Потом пришли мысли об Инге, безысходные, гнетущие. Сознание цеплялось за Баранова, за дивизию — они были здесь в Германии. А боевое прошлое? А ордена? — становилось светлее. Но вспомнились Делягин, Соня, приказ Соколовского, и снове темнело.
И снова думал об Инге. «Что она, бедняжка, делает сейчас? Только бы в отчаянии не выдала…»
Так, шагая из угла в угол, провел он весь день. В девять часов вечера кто-то за дверью глухо сказал: «спать». Долго ворочался. Мешал яркий свет лампочки. Уснул только под утро.
На следующий день проснулся с мыслью: «А плевать — будь, что будет! — Ну, был в кино, ну, вышлют домой! Наплевать!»
Но вызвали его только на четвертый день. Ночью. Следователь, старший лейтенант МГБ, черный, нервный, все посмеивался:
— Шофер-то сознался…
— По следам сестрички пошли…
— Бежать задумали…
— С
— Кто завербовал?…
— Так значит «русский народ сам себе создает эти трудности?»…
В камеру Федора отвели под утро. Голова гудела, в ушах стоял крик следователя, и было, — как заноза, — случилось страшное и невероятное: его обвиняли в подготовке к побегу на Запад и шпионаже в пользу Англии.
Уже не высылка в СССР, не демобилизация, а лагерь, а то и похуже.
«Могли же они осудить Соню. За эти четыре дня все собрали — и про Делягина, и про Соню, даже у замминистра — «гостя» Баранова…
Баранов и Моргалин, конечно, отказались. Генерал не отказался бы, Вася не отказался бы, но их не спросят…»
Федор несколько раз подходил к окошку и разглядывал решетку — сломать, бежать, спрятаться… И хотя понимал безнадежность этого, воображению отдавался охотно.
«Инга, Инга, зачем мы пошли с тобой в «Марморхауз!»
Чувство беспомощности сгибало его и он падал на табурет.
«За что? Зачем это им? Колчин еще орден заработать хочет? Или приговор послужит иллюстрацией к приказу Соколовского — всех напугают, никто уже не рискнет нарушать приказ! Вот выгода от нелепости обвинений, а может быть, моей гибели!
Власть государства станет беспощаднее и крепче в сознании всех, кто останется, кто знает меня, кто услышит или прочтет очередной приказ о приговоре… Мамочка, что они делают!»
Федор повалился на койку, но сразу же в дверь застучал надзиратель:
— Днем спать нельзя.
Федор встал и шатаясь опять принялся ходить. И вдруг, в первый раз вспомнил Катю и ее письмо. «Может быть, это наказание за Катю? За ее муку?… А Инга?»
Но Инга за эту ночь словно отошла в прошлое. «Об Инге, слава Богу, кажется, не знают… Что она будет теперь делать?»
Где-то внутри уже было ясно — Ингу отнимут, и то, что он как-то согласился с этим, обернулось мыслью: «да люблю ли я ее?» Ему продолжало казаться, что любит.

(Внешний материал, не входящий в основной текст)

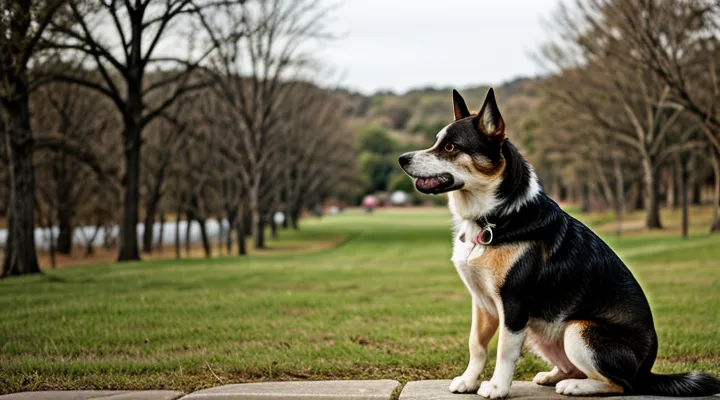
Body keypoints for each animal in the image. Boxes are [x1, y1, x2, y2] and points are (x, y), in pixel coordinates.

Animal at [396, 89, 720, 398]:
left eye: (451, 147)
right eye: (437, 142)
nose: (402, 159)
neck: (495, 216)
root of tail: (647, 372)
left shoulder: (513, 305)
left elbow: (504, 351)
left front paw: (497, 388)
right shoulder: (482, 303)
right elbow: (476, 344)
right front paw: (468, 381)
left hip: (578, 329)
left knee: (621, 384)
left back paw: (576, 387)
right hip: (542, 329)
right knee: (575, 367)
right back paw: (555, 376)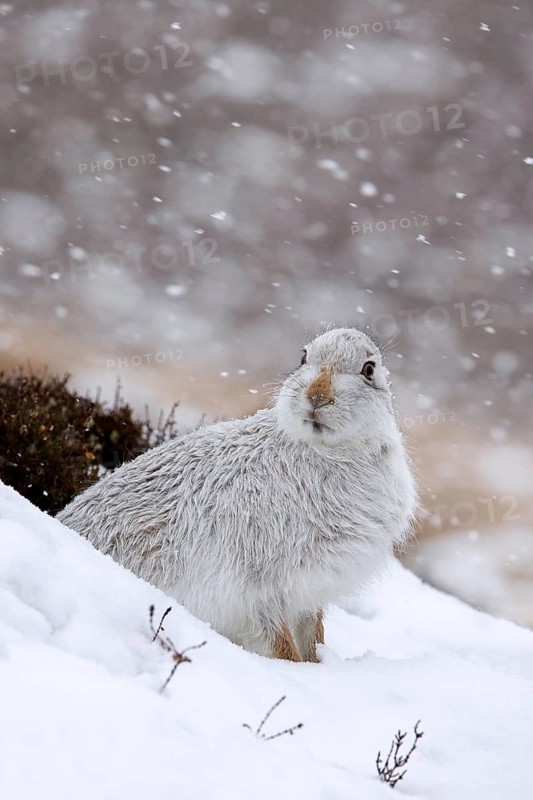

Он на самом деле, по-своему, любил ее. Он вырастил в себе, для себя эту любовь, вложив в образ Инги свое желание любить, свою потребность кого-то оберегать, о ком-то заботиться и быть кому-то нужным. Если это не случилось в отношении Кати, то только потому, что та пришла, как жена другого, независимая и сильная. Возможно, что приди ее письмо раньше, до того, как Инга была создана и стала заботой и помыслом его сердца, он полюбил бы Катю. Он неясно чувствовал, что полюби он Катю, все было бы иначе. Когда он получил письмо, отказаться от Инги было уже предательством, к ней, к себе, признанием несостоятельности своего чувства. Это и не позволило ему понять, что хотел и не понял в ту ночь, когда Катя отдала ему письмо. Любить же Ингу предательством не было: отношение нелюбви к Кате было с самого начала, в нем была мука, оскорбленность, страдания Кати, но его предательства не было, и Инга была оправданием.